Junior seminars in economics have become the latest victim
of the university-wide financial crisis. These 16-person seminars were some of the only small undergraduate courses taught by the department’s faculty. Now that they are gone, face-to-face interaction with a professor is a reality for only a handful of students in the College’s largest concentration. We strongly object to the elimination of this program and implore the department to make every effort to find a viable alternative to make up for the loss of these seminars.
The economics department is perennially plagued with abysmal satisfaction ratings and high student-to-faculty ratios. With its more than 700 concentrators,, one might expect that such a behemoth of a department would enjoy a plethora of resources to accommodate its army of young economists. But this is not the case. Even before the elimination of the program, most economics concentrators were blocked from the seminars due to the small number of spots. Therefore, the loss of the junior seminars is symptomatic of a larger problem with the department’s inability to educate its students in a manner comparable to the smaller concentrations.

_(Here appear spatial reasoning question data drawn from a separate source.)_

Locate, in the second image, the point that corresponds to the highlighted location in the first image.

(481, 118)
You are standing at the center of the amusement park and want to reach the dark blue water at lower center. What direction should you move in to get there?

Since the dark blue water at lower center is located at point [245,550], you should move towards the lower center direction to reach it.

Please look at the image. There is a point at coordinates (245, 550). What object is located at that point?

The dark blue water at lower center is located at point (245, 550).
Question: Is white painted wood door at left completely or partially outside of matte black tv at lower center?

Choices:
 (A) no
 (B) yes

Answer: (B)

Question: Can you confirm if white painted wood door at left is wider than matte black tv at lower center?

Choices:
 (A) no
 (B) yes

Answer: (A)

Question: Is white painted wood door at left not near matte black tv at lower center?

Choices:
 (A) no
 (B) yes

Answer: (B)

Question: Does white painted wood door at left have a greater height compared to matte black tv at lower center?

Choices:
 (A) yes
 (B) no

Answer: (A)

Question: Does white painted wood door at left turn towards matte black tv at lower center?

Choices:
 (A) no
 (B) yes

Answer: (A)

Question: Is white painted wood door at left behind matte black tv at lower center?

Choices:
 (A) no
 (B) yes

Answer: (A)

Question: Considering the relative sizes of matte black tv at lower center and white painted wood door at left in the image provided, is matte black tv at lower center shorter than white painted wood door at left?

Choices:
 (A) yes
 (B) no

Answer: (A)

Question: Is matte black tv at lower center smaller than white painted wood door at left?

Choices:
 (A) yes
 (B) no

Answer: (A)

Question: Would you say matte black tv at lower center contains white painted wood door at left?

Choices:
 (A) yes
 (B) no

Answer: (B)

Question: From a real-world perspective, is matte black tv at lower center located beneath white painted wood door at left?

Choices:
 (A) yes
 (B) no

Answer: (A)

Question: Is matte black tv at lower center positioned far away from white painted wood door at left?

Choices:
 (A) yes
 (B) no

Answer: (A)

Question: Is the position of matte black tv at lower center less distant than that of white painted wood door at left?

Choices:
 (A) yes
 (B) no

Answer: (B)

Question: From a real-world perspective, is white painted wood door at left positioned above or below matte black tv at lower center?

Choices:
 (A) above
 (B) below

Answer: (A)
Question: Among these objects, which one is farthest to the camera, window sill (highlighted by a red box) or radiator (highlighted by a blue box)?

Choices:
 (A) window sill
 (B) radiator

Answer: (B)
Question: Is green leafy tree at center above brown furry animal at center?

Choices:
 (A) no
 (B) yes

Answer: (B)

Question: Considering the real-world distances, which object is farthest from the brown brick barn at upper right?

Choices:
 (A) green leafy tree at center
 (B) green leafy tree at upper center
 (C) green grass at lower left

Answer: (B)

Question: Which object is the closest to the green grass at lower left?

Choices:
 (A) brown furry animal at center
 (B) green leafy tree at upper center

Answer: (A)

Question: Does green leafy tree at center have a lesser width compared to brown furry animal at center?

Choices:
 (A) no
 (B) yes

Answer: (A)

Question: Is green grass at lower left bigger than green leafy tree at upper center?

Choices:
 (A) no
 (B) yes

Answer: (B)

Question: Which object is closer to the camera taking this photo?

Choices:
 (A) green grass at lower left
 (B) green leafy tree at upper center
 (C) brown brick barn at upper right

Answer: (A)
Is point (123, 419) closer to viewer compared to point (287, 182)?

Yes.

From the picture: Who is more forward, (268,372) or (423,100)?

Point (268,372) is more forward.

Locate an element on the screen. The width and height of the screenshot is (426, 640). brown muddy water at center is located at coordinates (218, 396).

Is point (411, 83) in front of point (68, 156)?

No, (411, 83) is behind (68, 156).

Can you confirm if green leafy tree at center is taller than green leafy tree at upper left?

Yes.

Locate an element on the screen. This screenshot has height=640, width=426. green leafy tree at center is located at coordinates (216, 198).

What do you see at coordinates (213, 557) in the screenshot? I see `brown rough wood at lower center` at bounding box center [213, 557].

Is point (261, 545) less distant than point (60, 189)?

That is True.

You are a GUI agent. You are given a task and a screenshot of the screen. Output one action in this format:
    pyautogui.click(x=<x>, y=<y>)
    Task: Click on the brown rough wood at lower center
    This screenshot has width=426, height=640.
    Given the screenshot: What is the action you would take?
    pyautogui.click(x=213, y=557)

Seminars are perhaps the best way for undergraduates to actively participate in the community of learning that the university is supposed to provide. When seated at a small discussion table (though it can be argued that even 16 students is too many for a true seminar experience) students have the opportunity to build close relationships with prestigious faculty. Sitting face to face with Professor Greg Mankiw is very different than watching him lecture from the nosebleed seats in Sanders Theatre in Ec 10. In addition to enjoying a more personalized and active experience, seminar participants can satisfy the concentration writing requirement and gain the writing skills needed to prepare juniors for their senior theses.
It is laudable that most of the erstwhile junior seminars were not eliminated entirely, but instead opened up to function as traditional lectures. However, it is undeniable that the benefits of a seminar course will still be lost. Ultimately, the elimination rather than expansion of the seminars marks a move in the wrong direction that highlights the unfortunate effects of reducing faculty hiring.